Stored data:

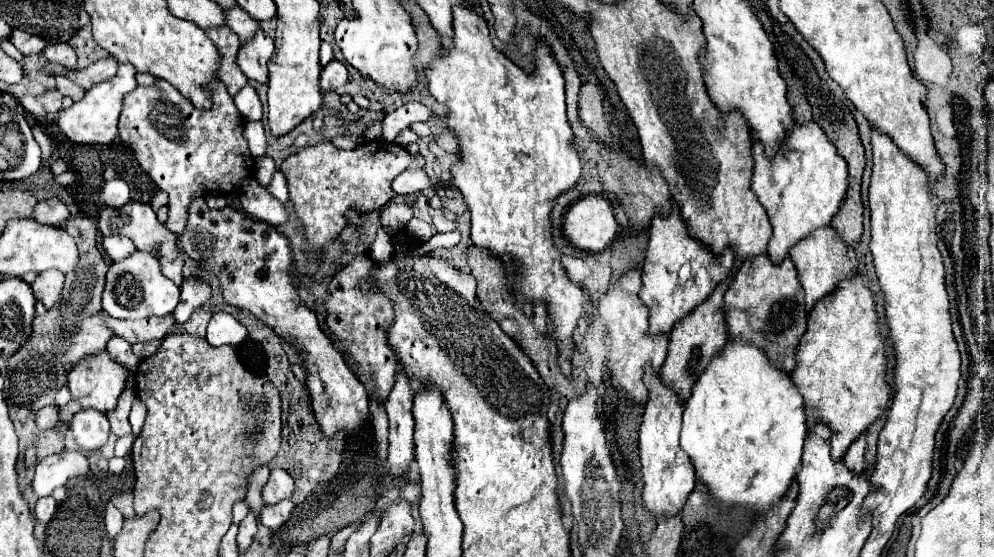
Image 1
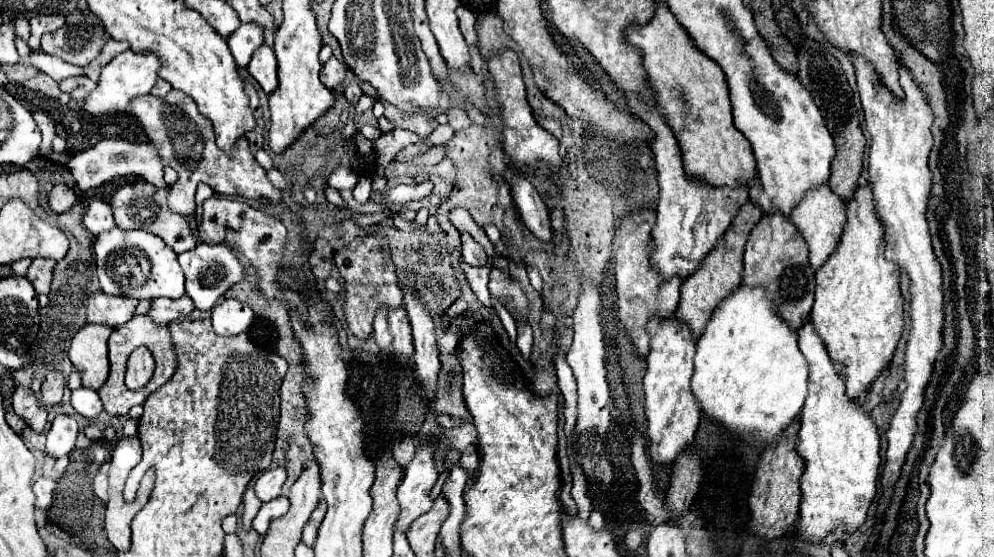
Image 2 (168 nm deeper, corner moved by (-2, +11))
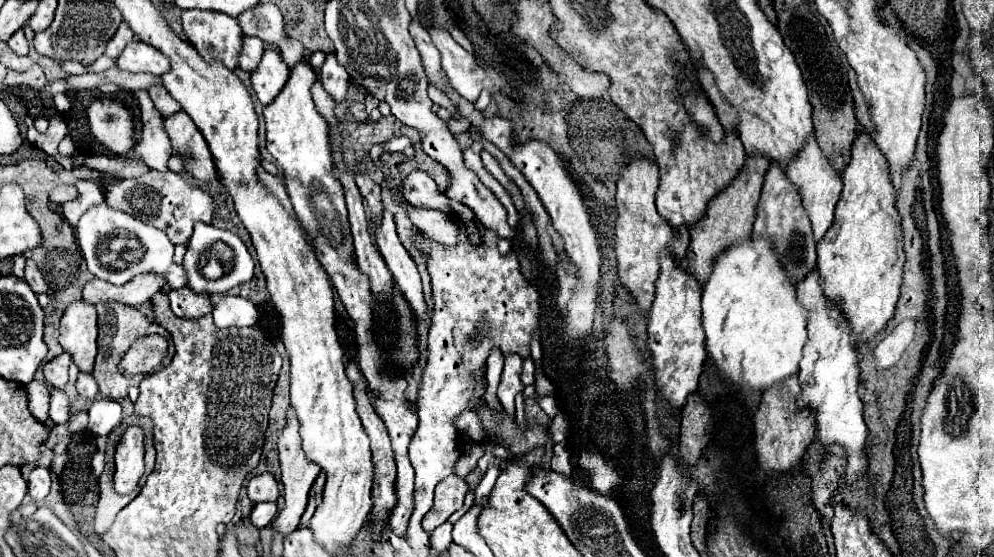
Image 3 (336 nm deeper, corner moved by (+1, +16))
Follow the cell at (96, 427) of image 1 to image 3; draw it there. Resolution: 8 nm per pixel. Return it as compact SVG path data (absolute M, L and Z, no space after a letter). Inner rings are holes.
M78 372L78 380L76 380L76 390L80 396L88 398L88 400L94 400L96 394L98 394L98 384L94 380L92 374L88 372Z

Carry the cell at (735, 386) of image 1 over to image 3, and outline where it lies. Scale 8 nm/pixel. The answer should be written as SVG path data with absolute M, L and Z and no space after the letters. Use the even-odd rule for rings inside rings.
M750 234L726 248L712 262L712 272L702 292L702 324L706 332L706 352L712 356L722 378L762 392L796 374L806 344L806 316L808 310L798 302L796 286L790 282L790 276L786 276L772 242L766 238L754 238Z

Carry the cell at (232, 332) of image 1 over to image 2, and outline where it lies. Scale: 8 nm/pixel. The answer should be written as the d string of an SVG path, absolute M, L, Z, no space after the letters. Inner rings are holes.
M223 299L211 309L211 321L217 335L239 335L251 325L253 311L237 299Z

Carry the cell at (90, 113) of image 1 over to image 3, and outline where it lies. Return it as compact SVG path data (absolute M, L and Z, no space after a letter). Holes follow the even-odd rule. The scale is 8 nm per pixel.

- [Instructions for the task] Every line above that holds the string "moved" should be copied into the answer.

- [Task output]
Image 2 (168 nm deeper, corner moved by (-2, +11))
Image 3 (336 nm deeper, corner moved by (+1, +16))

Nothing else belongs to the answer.